TEXT EXCERPT:
The results were clearly better than my first attempt—and in some ways even better than what Midjourney produced for me last year.

However, it’s still far from offering the creative freedom needed for storytelling.

The biggest issue is content restriction: you can include tension, but not real action. No fights, no violence. Since these elements are essential to many comic narratives, this severely limits storytelling potential.

I reached about 50–60% satisfaction only by designing a story with reduced action. As soon as action becomes central, satisfaction drops drastically.

The Problems of Making Comics With ChatGPT (V5 – 2026)

My first attempt with ChatGPT (Version 5) is finished — The Last Superhero Part 3.

Right now, I’d say the result is maybe 20% of what I would like it to be. I plan to create Part 4 in the next couple of weeks and try to improve the results, as there is still some room for experimentation.

For now, here are the biggest problems I encountered.

Language Filter

Just like Midjourney, ChatGPT has a very strict language filter for image prompts. For text generation, you can tell ChatGPT that you’re working in a fictional setting. That allows you to describe certain acts of violence or crime to some degree.

With image generation, however, this isn’t possible at all. Even hinting at violence in a comic-book context can trigger the filter.

For example, I had problems generating an image where a character gets water splashed onto his face. That alone triggered the system.

The same happens with facial expressions. Pain alone might work, but pain combined with bruises often gets flagged — even without describing the action that caused them.

Time Limits for Image Generation

Don’t even try using the free version.

You might only get two or three images every couple of hours. For my 31-page comic, I generated more than 120 images.

Even the paid version has timeouts. After roughly every 20 images, ChatGPT asked me to wait a couple of hours before I could continue generating more.

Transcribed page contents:
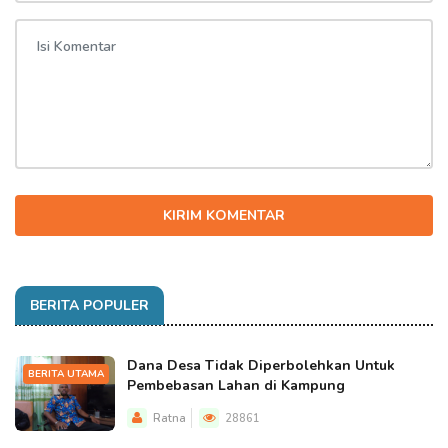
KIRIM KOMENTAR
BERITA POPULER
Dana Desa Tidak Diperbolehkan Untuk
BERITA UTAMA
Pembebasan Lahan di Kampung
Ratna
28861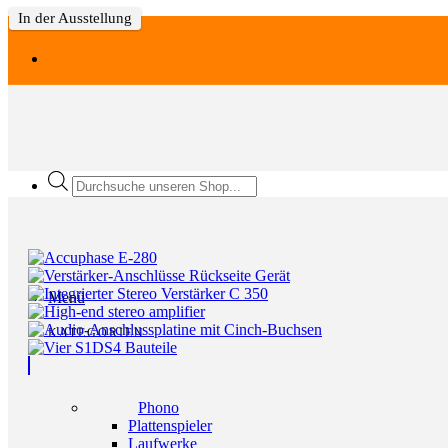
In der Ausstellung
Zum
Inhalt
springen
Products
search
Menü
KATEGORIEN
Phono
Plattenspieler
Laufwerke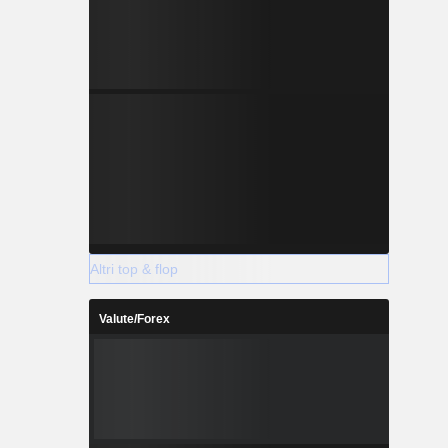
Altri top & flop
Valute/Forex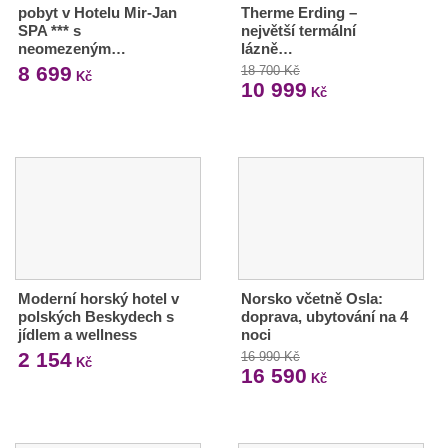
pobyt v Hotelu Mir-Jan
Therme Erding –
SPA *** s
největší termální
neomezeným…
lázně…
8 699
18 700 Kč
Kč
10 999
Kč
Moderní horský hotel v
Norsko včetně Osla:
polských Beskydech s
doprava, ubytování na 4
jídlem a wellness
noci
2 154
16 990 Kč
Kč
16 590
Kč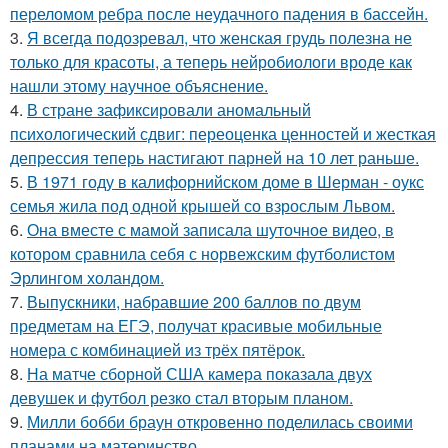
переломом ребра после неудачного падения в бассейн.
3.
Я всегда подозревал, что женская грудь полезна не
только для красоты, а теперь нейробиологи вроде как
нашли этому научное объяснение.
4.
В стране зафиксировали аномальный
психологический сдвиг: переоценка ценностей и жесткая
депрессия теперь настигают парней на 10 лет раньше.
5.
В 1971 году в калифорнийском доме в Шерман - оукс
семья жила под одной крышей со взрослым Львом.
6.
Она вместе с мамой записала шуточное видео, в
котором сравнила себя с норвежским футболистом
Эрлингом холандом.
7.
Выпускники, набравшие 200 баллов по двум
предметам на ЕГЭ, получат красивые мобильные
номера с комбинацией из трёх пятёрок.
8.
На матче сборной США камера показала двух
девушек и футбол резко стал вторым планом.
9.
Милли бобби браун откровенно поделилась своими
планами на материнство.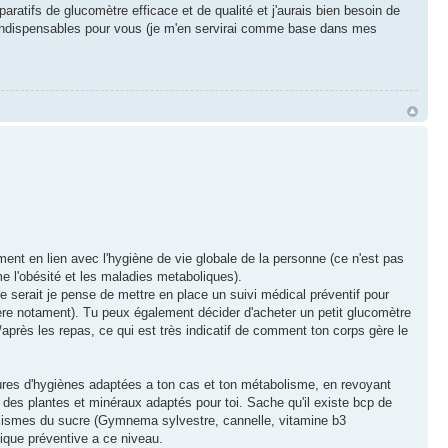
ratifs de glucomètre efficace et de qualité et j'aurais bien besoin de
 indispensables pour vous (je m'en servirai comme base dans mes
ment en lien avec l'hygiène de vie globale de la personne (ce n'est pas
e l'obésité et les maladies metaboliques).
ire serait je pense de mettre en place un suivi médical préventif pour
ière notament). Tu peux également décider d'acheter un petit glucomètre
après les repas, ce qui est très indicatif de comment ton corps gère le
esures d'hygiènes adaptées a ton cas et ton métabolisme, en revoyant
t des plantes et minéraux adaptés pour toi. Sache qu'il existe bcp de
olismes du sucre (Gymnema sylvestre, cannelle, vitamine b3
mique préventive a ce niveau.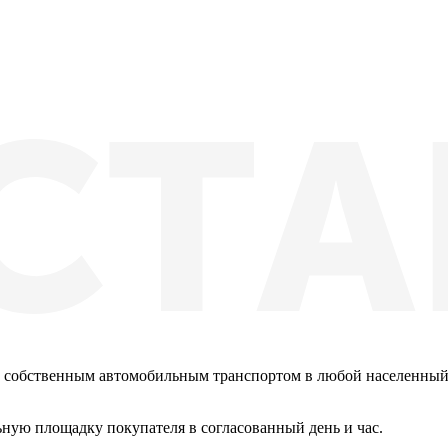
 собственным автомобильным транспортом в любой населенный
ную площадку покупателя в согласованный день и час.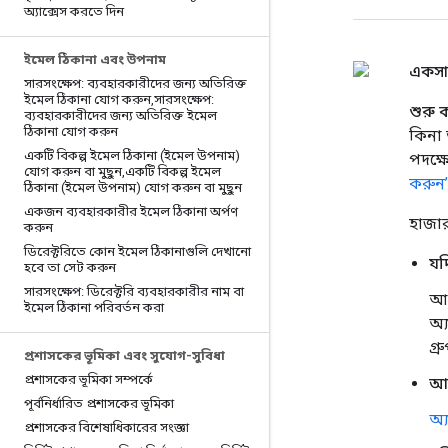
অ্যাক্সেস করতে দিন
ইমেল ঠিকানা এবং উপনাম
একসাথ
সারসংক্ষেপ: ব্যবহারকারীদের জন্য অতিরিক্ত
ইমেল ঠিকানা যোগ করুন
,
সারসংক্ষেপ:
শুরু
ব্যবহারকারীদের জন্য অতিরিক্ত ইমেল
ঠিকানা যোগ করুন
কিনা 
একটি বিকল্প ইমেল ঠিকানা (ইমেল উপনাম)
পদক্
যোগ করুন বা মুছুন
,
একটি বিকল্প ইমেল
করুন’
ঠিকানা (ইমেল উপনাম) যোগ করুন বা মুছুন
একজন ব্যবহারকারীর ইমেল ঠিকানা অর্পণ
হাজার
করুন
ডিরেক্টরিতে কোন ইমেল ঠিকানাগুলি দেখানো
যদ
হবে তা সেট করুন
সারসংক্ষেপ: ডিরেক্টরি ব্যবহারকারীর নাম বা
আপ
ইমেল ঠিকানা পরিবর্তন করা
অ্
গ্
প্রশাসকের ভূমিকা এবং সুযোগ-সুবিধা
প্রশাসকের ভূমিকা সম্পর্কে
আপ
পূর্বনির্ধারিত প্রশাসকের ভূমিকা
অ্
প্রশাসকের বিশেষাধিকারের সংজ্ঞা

WHAT TO PRODUCE: Could you copy, word for word, the part of the post above about making comics with ChatGPT that opens with the words containing "Just like Midjourney, ChatGPT" and closes with "that caused them."?

EXERCISE OUTPUT:
Just like Midjourney, ChatGPT has a very strict language filter for image prompts. For text generation, you can tell ChatGPT that you’re working in a fictional setting. That allows you to describe certain acts of violence or crime to some degree.

With image generation, however, this isn’t possible at all. Even hinting at violence in a comic-book context can trigger the filter.

For example, I had problems generating an image where a character gets water splashed onto his face. That alone triggered the system.

The same happens with facial expressions. Pain alone might work, but pain combined with bruises often gets flagged — even without describing the action that caused them.